Tuesday, June 8, 2010

Parental Alienation Disorder

In my May 20th post, Babies and Bathwater, I remarked how I am constantly amazed by how people can take obviously extreme positions and then argue vehemently for them. I came across another example of this in a column and a series of letters to the editor in Clinical Psychiatric News about something called Parental Alienation Syndrome or even Parental Alienation Disorder (PAD). The original column was by Dr. Paul J. Fink, M.D.

A group called Fathers & Families has been organizing a letter-writing campaign urging the APA to list PAD as a disorder in the DSM ( They define PAD as "a disorder that arises primarily in the context of divorce/separation and/or child-custody disputes. Its primary manifestation is the child’s campaign of denigration against a parent, a campaign that has no justification. It results from the combination of a programming (brainwashing) of a parent’s indoctrinations and the child’s own contributions to the vilification of the targeted parent. Parental Alienation is also sometimes referred to as 'Parental Alienation Disorder' or 'Parental Alienation Syndrome.'”

In other words, this group wants the APA to recognize that sometimes, in a nasty divorce, one parent (usually the custodial parent) turns the child against the other parent so that the second parent can not have a normal relationship with his or her child. The group recognizes that PAD may be more of what is referred to as "relational disorder" in the DSM rather than a true psychiatric illness. However, they believe that including it in the DSM will "...increase PA’s recognition and legitimacy in the eyes of family court judges, mediators, custody evaluators, family law attorneys, and the legal and mental health community in general. Adding PAS would also "spur insurance coverage, stimulate more systematic research, lend credence to a charge of parental alienation in court, and raise the odds that children would get timely treatment.”

Since the custodial parent is even now still more frequently the mother after a divorce, Fathers & Families was organized originally to advocate for the rights of fathers, and to protest the way fathers are often portrayed negatively in the media.

In nasty divorces, one tactic that is sometimes employed - and quite effectively - to keep the father out of the child's life is to falsely accuse the father of having sexually or physically abused the child. Children under adult influence can in fact easily be manipulated into making accusations that are not true. (For reasons I discuss in my book, in the infrequent incidents when adults make false accusations of having been abused as children, that is an entirely different story. I know this remark might generate some flack from the False Memory Syndrome Foundation types, but I will not get involved in a debate about it on this post).

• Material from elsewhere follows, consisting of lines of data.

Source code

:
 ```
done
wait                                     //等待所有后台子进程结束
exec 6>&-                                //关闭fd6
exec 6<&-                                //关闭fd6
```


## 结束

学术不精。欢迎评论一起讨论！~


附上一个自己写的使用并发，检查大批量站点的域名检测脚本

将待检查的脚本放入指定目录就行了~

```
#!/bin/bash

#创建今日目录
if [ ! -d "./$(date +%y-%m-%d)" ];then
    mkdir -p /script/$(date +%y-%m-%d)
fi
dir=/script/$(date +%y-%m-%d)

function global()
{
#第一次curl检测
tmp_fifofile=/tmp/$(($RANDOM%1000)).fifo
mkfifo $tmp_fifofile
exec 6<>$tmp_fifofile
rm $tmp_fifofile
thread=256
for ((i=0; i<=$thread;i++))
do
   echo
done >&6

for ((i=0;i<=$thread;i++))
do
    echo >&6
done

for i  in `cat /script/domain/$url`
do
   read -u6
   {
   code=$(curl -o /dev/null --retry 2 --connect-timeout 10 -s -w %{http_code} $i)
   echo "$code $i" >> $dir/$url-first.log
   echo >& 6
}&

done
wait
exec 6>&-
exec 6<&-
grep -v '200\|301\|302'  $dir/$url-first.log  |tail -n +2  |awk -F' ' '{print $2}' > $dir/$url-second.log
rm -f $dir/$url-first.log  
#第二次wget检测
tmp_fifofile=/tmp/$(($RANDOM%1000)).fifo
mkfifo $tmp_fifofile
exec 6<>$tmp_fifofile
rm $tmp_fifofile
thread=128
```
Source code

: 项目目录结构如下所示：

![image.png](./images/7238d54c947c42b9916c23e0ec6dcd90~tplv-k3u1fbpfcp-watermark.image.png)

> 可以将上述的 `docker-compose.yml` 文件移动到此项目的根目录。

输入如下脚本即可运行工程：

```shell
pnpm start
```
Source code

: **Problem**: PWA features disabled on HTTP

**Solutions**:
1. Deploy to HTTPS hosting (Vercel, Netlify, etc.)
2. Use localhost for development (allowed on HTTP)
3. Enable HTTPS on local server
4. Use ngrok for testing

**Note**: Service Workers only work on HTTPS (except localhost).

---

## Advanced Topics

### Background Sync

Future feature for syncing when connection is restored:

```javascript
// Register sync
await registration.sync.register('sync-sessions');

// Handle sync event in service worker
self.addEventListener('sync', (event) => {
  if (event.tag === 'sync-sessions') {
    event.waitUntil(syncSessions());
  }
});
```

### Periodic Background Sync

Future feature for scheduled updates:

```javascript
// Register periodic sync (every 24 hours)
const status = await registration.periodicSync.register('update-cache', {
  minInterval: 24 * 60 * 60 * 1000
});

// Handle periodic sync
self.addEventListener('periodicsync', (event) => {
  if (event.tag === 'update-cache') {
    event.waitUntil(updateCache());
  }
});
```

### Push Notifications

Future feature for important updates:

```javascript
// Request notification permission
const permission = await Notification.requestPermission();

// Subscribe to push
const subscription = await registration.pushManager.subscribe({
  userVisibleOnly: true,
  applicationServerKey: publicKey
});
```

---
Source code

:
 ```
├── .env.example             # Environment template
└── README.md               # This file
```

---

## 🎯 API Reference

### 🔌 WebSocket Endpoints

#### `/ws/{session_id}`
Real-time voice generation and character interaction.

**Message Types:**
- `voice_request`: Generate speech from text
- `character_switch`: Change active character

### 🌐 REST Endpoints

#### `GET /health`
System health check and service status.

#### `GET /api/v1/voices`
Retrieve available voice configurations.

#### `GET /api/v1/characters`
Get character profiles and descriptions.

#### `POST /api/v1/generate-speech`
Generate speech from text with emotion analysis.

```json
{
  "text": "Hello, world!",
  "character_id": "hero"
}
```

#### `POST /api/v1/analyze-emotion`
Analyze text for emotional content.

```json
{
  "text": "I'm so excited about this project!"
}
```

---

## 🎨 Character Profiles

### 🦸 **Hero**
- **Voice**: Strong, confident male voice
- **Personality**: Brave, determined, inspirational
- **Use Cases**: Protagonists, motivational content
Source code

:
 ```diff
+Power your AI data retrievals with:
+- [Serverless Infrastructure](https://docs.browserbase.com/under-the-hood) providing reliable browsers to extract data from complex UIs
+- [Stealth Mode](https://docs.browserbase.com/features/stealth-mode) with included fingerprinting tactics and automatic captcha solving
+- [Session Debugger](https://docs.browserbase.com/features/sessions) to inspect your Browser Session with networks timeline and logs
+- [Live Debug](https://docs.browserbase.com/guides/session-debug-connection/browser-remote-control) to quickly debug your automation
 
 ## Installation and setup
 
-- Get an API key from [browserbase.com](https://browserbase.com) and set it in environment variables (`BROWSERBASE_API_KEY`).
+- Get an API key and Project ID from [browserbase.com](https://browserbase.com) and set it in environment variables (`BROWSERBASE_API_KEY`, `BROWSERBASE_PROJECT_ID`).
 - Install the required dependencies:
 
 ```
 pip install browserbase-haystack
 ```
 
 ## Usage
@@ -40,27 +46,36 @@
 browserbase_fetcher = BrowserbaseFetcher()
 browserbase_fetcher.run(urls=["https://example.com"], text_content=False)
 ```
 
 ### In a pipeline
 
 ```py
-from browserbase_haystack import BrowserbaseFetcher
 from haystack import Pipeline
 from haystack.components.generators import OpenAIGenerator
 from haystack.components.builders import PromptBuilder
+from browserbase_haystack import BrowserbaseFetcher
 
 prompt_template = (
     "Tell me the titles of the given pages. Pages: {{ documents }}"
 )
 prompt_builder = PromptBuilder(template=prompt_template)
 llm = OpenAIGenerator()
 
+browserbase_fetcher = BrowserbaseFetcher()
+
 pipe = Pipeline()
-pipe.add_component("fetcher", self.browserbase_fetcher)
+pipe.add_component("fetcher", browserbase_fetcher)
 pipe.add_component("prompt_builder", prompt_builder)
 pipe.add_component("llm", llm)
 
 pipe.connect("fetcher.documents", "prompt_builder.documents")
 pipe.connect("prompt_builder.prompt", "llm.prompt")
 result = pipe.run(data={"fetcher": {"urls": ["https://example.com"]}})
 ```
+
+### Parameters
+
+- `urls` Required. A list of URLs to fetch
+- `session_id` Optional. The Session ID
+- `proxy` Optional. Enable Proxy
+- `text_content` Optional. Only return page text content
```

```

Such false accusations are clearly reprehensible. However, a big problem is created. How do we know that the accusations are indeed false? Perhaps the reason the mother wishes to keep the child away from the father in the first place is that he is actually abusive. The abusive father might then turn around and falsely accuse the mother of making up allegations of abuse in order to cause PAD.

Dr. Fink deservedly got into some hot water for saying in a column advocating the position that PAD is junk science that those advocating inclusion of PAD in the DSM "don't like to be interfered with when they are sexually abusing their children." I am amazed that the editor of the newpaper allowed that in. Dr. Fink apologized in response to the critical letters to the editor that followed the publication of his column.

His statement is clearly one of those extreme positions I decry, although hopefully he was sincere when he retracted it. How can anyone think that parents never turn their children against an ex, or that any father who thinks this is happening is a pedophile?

Thankfully, the Fathers & Families group does not, at least at first glance, seem to go to the opposite extreme. They say on their website, "as we’ve often noted, simply because false claims of Parental Alienation can and are made doesn’t mean that Parental Alienation doesn’t exist or isn’t a problem."

Clearly, all claims of abuse and PAD (or just parental alienation if you object to its being included in the DSM), should be investigated on their own merit with out a pre-determination of who is telling the truth and who is lying. In nasty divorces, all bets are off.